## Tasks to complete
1) Can you count the lines in the rows that contain the string "Wien" and give only that number? Case counts.
2) Could you carry on the thread about checking the 32-bit numbers on a tape from the point where it stops?

## Source document
= = = =

32-bit numbers can take 4G = 2^32 different values. There are 2.5*2^32 numbers on tape total. So after 2^32 count one of numbers will repeat 100%. If there were <= 2^32 numbers on tape then it was possible that there are two different cases – when all numbers are different or when at least one repeats.
It's a trick question, as Michael Anderson and I have figured out. You can't store 10G 32b numbers on a 10G tape. The interviewer (a) is messing with you and (b) is trying to find out how much you think about a problem before you start solving it.
The utterly naive algorithm, which takes as many passes as there are numbers to check, would be to walk through and verify that the lowest number is there. Then do it again checking that the next lowest is there. And so on.
This requires one word of storage to keep track of where you are - you could cut down the number of passes by a factor of 64 by using all 64 words to keep track of where you're up to in several different locations in the search space - checking all of your current ones on each pass. Still O(n) passes, of course.
You could probably cut it down even more by using portions of the words - given that your search space for each segment is smaller, you won't need to keep track of the full 32-bit range.
Perform an in-place mergesort or quicksort, using tape for storage? Then iterate through the numbers in sequence, tracking to see that each number = previous+1.
Requires cleverly implemented sort, and is fairly slow, but achieves the goal I believe.
Edit: oh bugger, it's never specified you can write.
Here's a second approach: scan through trying to build up to 30-ish ranges of contiginous numbers. IE 1,2,3,4,5 would be one range, 8,9,10,11,12 would be another, etc. If ranges overlap with existing, then they are merged. I think you only need to make a limited number of passes to either get the complete range or prove there are gaps... much less than just scanning through in blocks of a couple thousand to see if all digits are present.

= = = =

## Dataset records
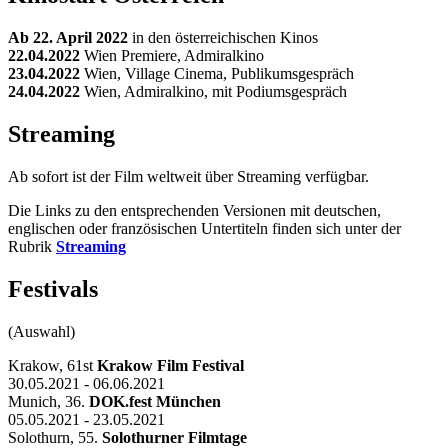
Ab 22. April 2022
in den österreichischen Kinos
22.04.2022
Wien Premiere, Admiralkino
23.04.2022
Wien, Village Cinema, Publikumsgespräch
24.04.2022
Wien, Admiralkino, mit Podiumsgespräch
Streaming
Ab sofort ist der Film weltweit über Streaming verfügbar.
Die Links zu den entsprechenden Versionen mit deutschen,
englischen oder französischen Untertiteln finden sich unter der
Rubrik
Streaming
Festivals
(Auswahl)
Krakow, 61st
Krakow Film Festival
30.05.2021 - 06.06.2021
Munich, 36.
DOK.fest München
05.05.2021 - 23.05.2021
Solothurn, 55.
Solothurner Filmtage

= = = =

## Numbered responses
1) 3

2)
It'll take me a bit to prove or disprove the limits for this though.
Do 2 reduces on the numbers, a sum and a bitwise XOR.
The sum should be (10G + 1) * 10G / 2
The XOR should be ... something
It looks like there is a catch in the question that no one has talked about so far; the interviewer has only asked the interviewee to write a program that CHECKS
(i) if each number that makes up the 10G is present once and only once--- what should the interviewee do if the numbers in the given list are present multple times? should he assume that he should stop execting the programme and throw exception or should he assume that he should correct the mistake by removing the repeating number and replace it with another (this may actually be a costly excercise as this involves complete reshuffle of the number set)? correcting this is required to perform the second step in the question, i.e. to verify that the data is stored in the best possible way that it requires least possible passes.
(ii) When the interviewee was asked to only check if the 10G weight data set of numbers are stored in such a way that they require least paases to access any of those numbers;
what should the interviewee do? should he stop and throw exception the moment he finds an issue in the algorithm they were stored in, or correct the mistake and continue till all the elements are sorted in the order of least possible passes?
If the intension of the interviewer is to ask the interviewee to write an algorithm that finds the best combinaton of numbers that can be stored in 10GB, given 64 32 Bit registers; and also to write an algorithm to save these chosen set of numbers in the best possible way that require least number of passes to access each; he should have asked this directly, woudn't he?
I suppose the intension of the interviewer may be to only see how the interviewee is approaching the problem rather than to actually extract a working solution from the interviewee; wold any buy this notion?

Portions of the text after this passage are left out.